Chinese Beiyang Fleet Sailors' Memorial in Newcastle, UK Photo: Courtesy of Echelle Wang
Shortly after China launched the Fujian, the country's third aircraft carrier, the good news flew thousands of miles to the memorial of Chinese heroes in foreign lands with many overseas Chinese bringing photos of the Fujian to honor the sailors buried at the Chinese Beiyang Fleet Sailors' Memorial in Newcastle, the UK.
On June 17, China's third aircraft carrier and also its second domestically developed one, the Fujian, was launched in Shanghai. The ship, with a displacement of more than 80,000 tons, is the country's first carrier equipped with electromagnetic catapults and arresting devices.
The move was seen by experts as a milestone in the vessel's construction and future commissioning.
Upon learning the good news, many Chinese in the UK or other European countries visited the Beiyang Fleet Sailors' Memorial in Newcastle, carrying photos of the ship and other advanced weaponry and the national flag, paying tribute to the heroes that sacrificed their lives and were buried in a foreign land while fighting to build up the naval forces of their motherland.

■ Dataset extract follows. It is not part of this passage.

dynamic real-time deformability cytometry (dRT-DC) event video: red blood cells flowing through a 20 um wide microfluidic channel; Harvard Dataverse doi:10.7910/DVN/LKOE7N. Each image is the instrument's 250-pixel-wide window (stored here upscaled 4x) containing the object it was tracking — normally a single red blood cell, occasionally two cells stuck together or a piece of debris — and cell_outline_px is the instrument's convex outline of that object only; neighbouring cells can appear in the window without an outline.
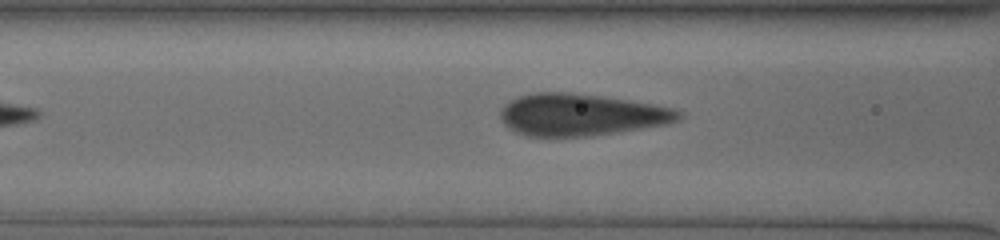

The memorial, located in St John's Cemetery, contains the remains of Yuan Peifu, Gu Shizhong, Lian Jinyuan, Chen Shoufu and Chen Chengkui, five Chinese sailors and part of the first two naval delegations that China sent to Europe who died in Newcastle in the 1880s.
The five tombstones, all in Chinese style, stand back from the local tombstones, facing east as if looking far away to their homeland.
Echelle Wang, a PhD student in the UK, told the Global Times on Sunday that she recently visited the memorial with one picture of China's third aircraft carrier and a screenshot of Yang Jiechi, a member of the Political Bureau of the Communist Party of China (CPC) Central Committee and director of the Office of the Foreign Affairs Commission of the CPC Central Committee. Yang told the American side during the Alaska talks that the US is not qualified to speak to China from a position of strength.
"I have long planned to visit the place and pay tribute to our national heroes as early as 2019 but the pandemic made me postpone the visit until this year," Wang said. "I was quite emotional while on my way there. It should have been a long and hard journey for those soldiers when they went all the way from China to England to buy warships, and died in a foreign land unable to return to their roots. Living in the 21st century, it is unimaginable the shame they had gone through when facing the invaders at that time," Wang mentioned.
"I hope that they will know that China is no longer that poor and weak country during the First Sino-Japanese War and the Opium War. Today, the Chinese people are able to live in abundance and prosperity," she remarked.
The tombs are considered to be of historical significance that mark the birth of the Beiyang, or Northern Fleet, the most powerful naval force assembled by China during the Qing Dynasty (1644-1911), which was bolstered by four battle cruisers China bought from Britain.
In 1881 and 1887, the government of the Qing Dynasty sent hundreds of sailors of the Beiyang Fleet to Newcastle to bring back the cruisers China bought from Britain. Five young sailors died during the mission.
Weathering through more than 100 years of wind and rain, the graves of the sailors were dilapidated and the gravestones collapsed but in 2019 they were successfully restored.
Speaking at the restoration ceremony, the Chinese Embassy in the UK said that "in commemorating the five Beiyang Fleet sailors and revisiting China's modern history, one should never forget the national humiliation and should make every effort to achieve the Chinese dream of realizing the great rejuvenation of the Chinese nation."